Affordance, Signifiers and Feedback

When speaking in relation to web development practises, the term “affordance” refers to the clues, hints, and other indications that a designer features in their product that guides the user on what they are capable of doing. Take for example a mug in the real world. It features a handle, can hold liquids and has a large opening on the top of it. The mugs affordances is that the user can lift the mug and also drink out of it. These aspects of the mug are what it is designed to do, and it is designed in a way the user, through familiarity and simplicity, knows immediately how to use it. This pattern the user obtains to deal with a repeated situation with a common solution, such as immediatly knowing how to use a mug,  is known as User Experience patterns.


Referring to the example of the mug when speaking about affordance, let’s take that thinking onto the digital side of things. Affordance may seem a bit pointless and simple at first when using the concept in web design, but essentially it is about setting up a familiar and clear enviroment that the user can use effectively without hassle or confusion to its full capabily. For instance, your including a form on your website and featuring a “submit” button to it. It could just be designed without any features and be plain, boring text. As it does not have the apperance of a usual clickable submit button, the user of your sight may not be able to notice the submit option right away, or even question what it accually does, causing the user to think about the process beforehand. For affordances to work efficiently, it is intergrated with  another, similar aspects, know as signifiers.

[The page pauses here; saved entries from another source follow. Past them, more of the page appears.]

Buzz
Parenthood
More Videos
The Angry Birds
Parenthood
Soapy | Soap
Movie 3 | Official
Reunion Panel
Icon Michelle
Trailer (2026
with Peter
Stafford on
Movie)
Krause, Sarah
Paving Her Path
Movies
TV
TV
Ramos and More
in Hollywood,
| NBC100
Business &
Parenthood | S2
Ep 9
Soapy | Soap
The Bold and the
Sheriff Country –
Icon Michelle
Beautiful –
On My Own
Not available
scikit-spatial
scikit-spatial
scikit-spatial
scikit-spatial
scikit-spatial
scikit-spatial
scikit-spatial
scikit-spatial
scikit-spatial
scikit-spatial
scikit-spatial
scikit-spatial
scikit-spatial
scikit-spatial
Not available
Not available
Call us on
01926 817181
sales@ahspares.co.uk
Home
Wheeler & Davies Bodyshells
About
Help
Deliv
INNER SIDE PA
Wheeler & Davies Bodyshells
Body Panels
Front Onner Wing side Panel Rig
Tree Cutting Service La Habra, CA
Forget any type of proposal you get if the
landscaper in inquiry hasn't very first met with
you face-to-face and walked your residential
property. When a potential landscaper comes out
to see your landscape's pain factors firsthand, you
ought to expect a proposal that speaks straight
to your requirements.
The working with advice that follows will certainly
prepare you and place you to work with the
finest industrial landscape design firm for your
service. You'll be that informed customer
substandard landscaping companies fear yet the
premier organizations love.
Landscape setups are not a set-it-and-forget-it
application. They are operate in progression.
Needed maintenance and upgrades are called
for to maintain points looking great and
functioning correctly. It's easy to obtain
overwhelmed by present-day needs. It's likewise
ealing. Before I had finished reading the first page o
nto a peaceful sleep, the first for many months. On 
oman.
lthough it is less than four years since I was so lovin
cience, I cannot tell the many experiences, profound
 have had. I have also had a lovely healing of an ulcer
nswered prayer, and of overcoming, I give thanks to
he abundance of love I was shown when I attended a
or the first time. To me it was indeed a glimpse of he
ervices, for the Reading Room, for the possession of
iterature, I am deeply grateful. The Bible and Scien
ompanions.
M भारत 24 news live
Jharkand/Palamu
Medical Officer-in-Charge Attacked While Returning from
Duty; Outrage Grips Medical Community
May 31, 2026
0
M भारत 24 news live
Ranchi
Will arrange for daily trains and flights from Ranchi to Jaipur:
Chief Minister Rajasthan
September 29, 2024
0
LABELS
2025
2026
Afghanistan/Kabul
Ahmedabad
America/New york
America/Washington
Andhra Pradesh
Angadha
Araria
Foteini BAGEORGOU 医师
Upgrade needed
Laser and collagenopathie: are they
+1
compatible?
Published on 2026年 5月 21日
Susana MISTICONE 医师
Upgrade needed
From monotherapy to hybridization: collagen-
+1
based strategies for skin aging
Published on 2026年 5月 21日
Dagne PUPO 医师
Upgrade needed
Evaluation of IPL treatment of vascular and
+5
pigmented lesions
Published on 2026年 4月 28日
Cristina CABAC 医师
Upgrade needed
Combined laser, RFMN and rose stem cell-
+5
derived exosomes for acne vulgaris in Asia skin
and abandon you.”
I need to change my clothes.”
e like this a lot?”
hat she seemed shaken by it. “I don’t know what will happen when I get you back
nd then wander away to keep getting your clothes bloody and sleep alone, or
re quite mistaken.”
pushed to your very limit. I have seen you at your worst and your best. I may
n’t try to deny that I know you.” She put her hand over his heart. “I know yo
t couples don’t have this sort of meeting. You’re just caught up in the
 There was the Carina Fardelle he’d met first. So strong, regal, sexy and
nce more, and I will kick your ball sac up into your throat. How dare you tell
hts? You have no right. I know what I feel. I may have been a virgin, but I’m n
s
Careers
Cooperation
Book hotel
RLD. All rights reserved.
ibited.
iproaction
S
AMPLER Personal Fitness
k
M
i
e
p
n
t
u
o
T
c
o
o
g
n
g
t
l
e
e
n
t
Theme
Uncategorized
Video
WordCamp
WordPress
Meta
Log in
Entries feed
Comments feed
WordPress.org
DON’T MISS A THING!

In web design, signifiers are characteristics of a specific element are are used to highlight to the user of the product the affordance of that object. In reference to the mug example from earlier, if the mug is featured without a handle, users to not have the affordance of them being able to pick it up. On the other hand, if a handle is featured on the mug, users get an immediate and clear indication that the mug can be lifted. On the digital side of things, if the designer adds a blue container around the “submit” text and makes the text white in color, the user of the product knows right away what to select to submit their information. Having the cursor, or even a specific event, change when the user hovers over the submit button is another influencal way to signify an object is interactable.


A dynamic method of testing the efficiency of the affordances and signifiers of a product is through the feedback given by the user. Commonly refered to as visabilty or usability feedback, this method allows designers to review what and how a specific items on a webpage is being interacted with and which of those elements require some kind of improvement. As the user is extremely unlikely to find a UX issue with your product, take a snapshot of it, and send you an email detailing the issue, using the right tools to provide the users visual feedback can save your users, your design and development team and yourself a lot of hassle. As everyone has access to the same information in real-time, there is no need to waste time sending information on issues and performance of the webpage to one another, causing conflicting data or “Chinese Whispers”, elimating issues like miscommunication,  and easily being able to resolve a bug and recognise where it originated to begin with.

These tools, such as Optimizely, work by comparing the statictics between two version of the webpage, one with the usabily correction and one without, and gives an account at how effective or ineffective the UX resolution made was by analysing the users’ interaction with the elements on the webpage. This process is known as A/B, or Split, testing.